Buy Sell Agreements
Purpose
A Buy/Sell Agreement is an agreement between business partners where they agree that if any of them dies or becomes disabled, the others would be able to buy the deceased/disabled partner's equity in the business for an agreed price using insurance proceeds.
Example
Below is a simple, hypothetical example to illustrate how useful it can be to have a Buy/Sell Agreement with the related insurance policies.

Death or TPD of Business Partner: Scenario
Following a health scare in his family, Jasper, a director, had started to wonder what would happen to his business if he or his business partner, Eric, passed away or became unable to work for health reasons (e.g. if he became disabled). If this happened, neither Jasper nor Eric would have the resources to buy the other out. Added to this, it would be virtually impossible to find an outsider to take up the shares.

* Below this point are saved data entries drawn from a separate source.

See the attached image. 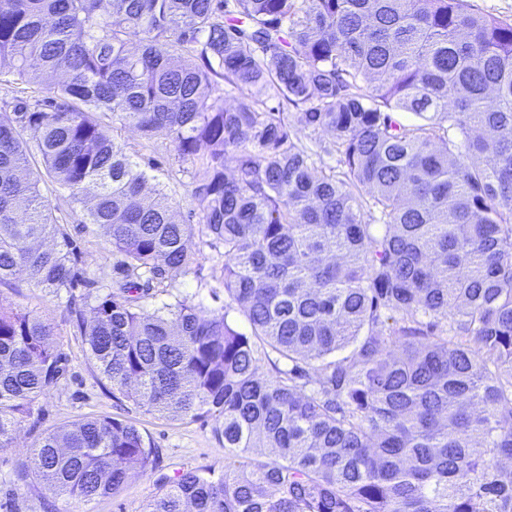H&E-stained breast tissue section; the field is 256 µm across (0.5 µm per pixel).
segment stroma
<instances>
[{
    "instance_id": "obj_1",
    "label": "stroma",
    "mask_w": 512,
    "mask_h": 512,
    "mask_svg": "<svg viewBox=\"0 0 512 512\" xmlns=\"http://www.w3.org/2000/svg\"><path fill=\"white\" fill-rule=\"evenodd\" d=\"M158 167L147 169L151 182L162 184L177 204L176 216L185 224L198 225L200 214L189 194V174L180 171L174 151L168 142L158 143L153 152ZM45 196L54 217L63 224L71 238L81 247L78 265L89 277L111 284L116 261L111 246L100 231L84 223L83 205L73 203L67 191L45 185ZM200 253L192 272L172 288L158 289L157 300L185 298L203 310L223 306L224 259L207 245ZM17 289H4L1 294L20 307L38 313L51 324L61 351L66 355L69 373L39 402L37 431L57 428L69 421L85 417H112L135 425L156 449L155 467L148 474L131 480L116 496L83 504L64 498L49 485L37 483L23 491H15L13 475L17 463L26 458L36 433L20 431L13 447L0 449V503L11 501L14 512H144L158 493L162 478L200 467L215 472L224 469V444L215 433V419L191 421L151 414L114 392L87 358L81 337L75 336L66 320L65 301L45 293L19 276Z\"/></svg>"
}]
</instances>
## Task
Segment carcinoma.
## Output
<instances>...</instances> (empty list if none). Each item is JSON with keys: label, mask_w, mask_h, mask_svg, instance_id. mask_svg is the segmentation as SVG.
Returning <instances> with one entry per match:
<instances>
[{"label": "carcinoma", "mask_w": 512, "mask_h": 512, "mask_svg": "<svg viewBox=\"0 0 512 512\" xmlns=\"http://www.w3.org/2000/svg\"><path fill=\"white\" fill-rule=\"evenodd\" d=\"M2 76L34 91L0 106V286L66 292L112 389L216 418L232 457L145 512H512V23L466 0H0ZM109 126L195 168L198 228ZM47 183L91 203L107 291ZM197 237L250 332L147 306ZM65 373L49 324L0 294V449ZM154 463L136 426L84 417L37 435L15 491L90 503Z\"/></svg>", "instance_id": "1"}]
</instances>
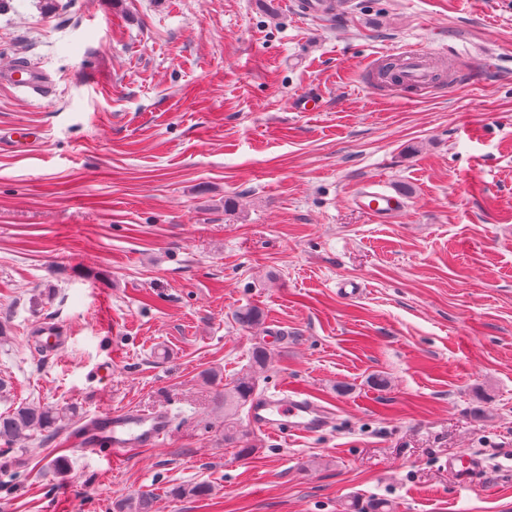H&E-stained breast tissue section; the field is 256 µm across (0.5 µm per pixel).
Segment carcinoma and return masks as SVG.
Wrapping results in <instances>:
<instances>
[{
  "label": "carcinoma",
  "instance_id": "obj_1",
  "mask_svg": "<svg viewBox=\"0 0 512 512\" xmlns=\"http://www.w3.org/2000/svg\"><path fill=\"white\" fill-rule=\"evenodd\" d=\"M268 363V351L258 347L252 354L249 370L241 373L231 383L224 385V440L239 444L238 454L245 458L253 449L243 444L237 428L238 412L248 402L258 388L257 370H262ZM76 406L53 408L39 404L20 406L11 413L0 414V455L5 456L15 450L21 441L35 432L54 435L63 428H69L73 419L78 417ZM210 493L209 485L203 483L181 485L170 490V495L179 498L203 499ZM152 497L142 496L136 501L128 498L119 499L113 504L115 512H150Z\"/></svg>",
  "mask_w": 512,
  "mask_h": 512
}]
</instances>
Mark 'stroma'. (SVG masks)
<instances>
[{"label":"stroma","instance_id":"1","mask_svg":"<svg viewBox=\"0 0 512 512\" xmlns=\"http://www.w3.org/2000/svg\"><path fill=\"white\" fill-rule=\"evenodd\" d=\"M8 0L0 71V413L77 404L167 413L119 462L34 434L0 512H512V0ZM450 80L379 86L399 48ZM317 97L315 112L296 109ZM27 132L18 145L15 132ZM400 192L380 221L354 196ZM353 296H344L348 287ZM255 306L262 322L238 324ZM54 327L63 347L37 337ZM271 359L259 394L330 404L316 436L238 423L218 394ZM484 462L472 489L445 463ZM205 483L208 499L170 488ZM296 10L303 15L333 16L336 13L334 0H297ZM0 79L7 80L15 88L36 96H44L49 83L43 72L29 66L11 68L0 74ZM268 351L264 347H257L252 354V364L249 370L241 373L231 383L224 386V441L237 443L240 457H249L254 448H249L244 443L240 431L237 428L238 412L248 402L258 388L257 369H264L268 363Z\"/></svg>","mask_w":512,"mask_h":512}]
</instances>
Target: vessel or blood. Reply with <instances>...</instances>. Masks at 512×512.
<instances>
[{
	"label": "vessel or blood",
	"mask_w": 512,
	"mask_h": 512,
	"mask_svg": "<svg viewBox=\"0 0 512 512\" xmlns=\"http://www.w3.org/2000/svg\"><path fill=\"white\" fill-rule=\"evenodd\" d=\"M399 77L405 86L421 87L432 83V59L423 50H405L397 55ZM1 78L15 88L30 94L44 95L48 86L45 74L32 67L11 68ZM356 204L381 219L398 214L402 201L399 197L386 195L367 188L355 199ZM249 420L254 426L279 435L295 434L312 436L321 433L329 424V411L305 397L295 389H287L274 396L255 399L249 410ZM168 432V418L164 413L144 414L132 409H120L93 418L87 425L85 442L88 446L109 445L113 459H123L135 448L158 445ZM446 466L457 487H476L484 472L481 458L456 456L448 459Z\"/></svg>",
	"instance_id": "b4317fda"
}]
</instances>
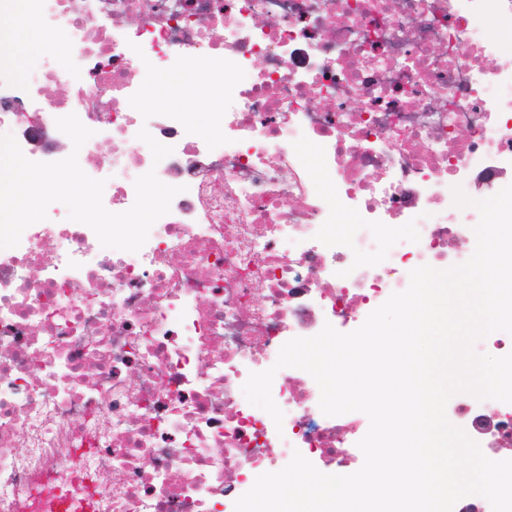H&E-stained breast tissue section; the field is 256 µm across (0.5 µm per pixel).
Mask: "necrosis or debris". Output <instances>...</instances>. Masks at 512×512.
Returning a JSON list of instances; mask_svg holds the SVG:
<instances>
[{
	"label": "necrosis or debris",
	"instance_id": "obj_1",
	"mask_svg": "<svg viewBox=\"0 0 512 512\" xmlns=\"http://www.w3.org/2000/svg\"><path fill=\"white\" fill-rule=\"evenodd\" d=\"M26 6L71 51L23 81L0 60V128L58 161L76 114L109 211L151 170L181 192L139 251L58 222L0 255V512H235L293 453L360 466L367 416L324 415L307 372L276 369L279 427L242 386L290 339L360 327L413 269L463 261L448 245L480 214L456 192L512 180V60L487 32L512 0ZM161 74L223 86L209 129L133 109ZM143 128L172 154L154 162ZM446 415L490 459L512 447V403L457 394Z\"/></svg>",
	"mask_w": 512,
	"mask_h": 512
}]
</instances>
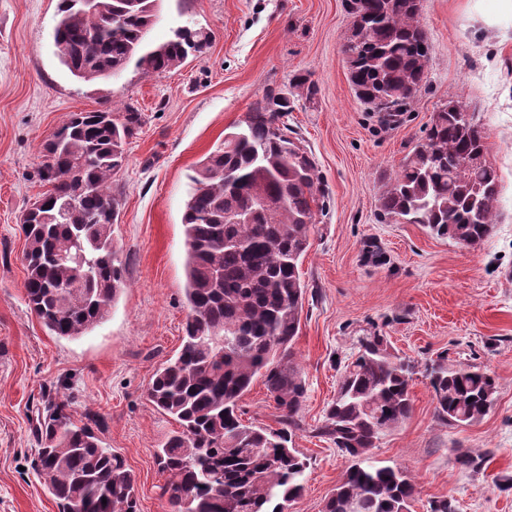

If Jasper passed away or became unable to work, Jasper’s family would not receive any benefit from the business. Equally confronting, Eric may end up having Jasper’s wife, Helen (or other heirs/executors/guardians), as a business partner, needing her consent for decisions regarding the business. (The same would of course apply the other way around if Eric passed away or became unable to work).
Following advice, Eric and Jasper entered into a Buy/Sell Agreement, agreed on the value of the business and obtained life and TPD insurance. Now if Jasper passes away or becomes unable to work, Eric will buy out Jasper’s interest in the business at the agreed price using insurance monies from the insurance policy. That way Jasper’s heir, his wife Helen, receives a substantial payment and Eric owns the whole of the business and can make all decisions regarding the business on his own without needing consent from Helen.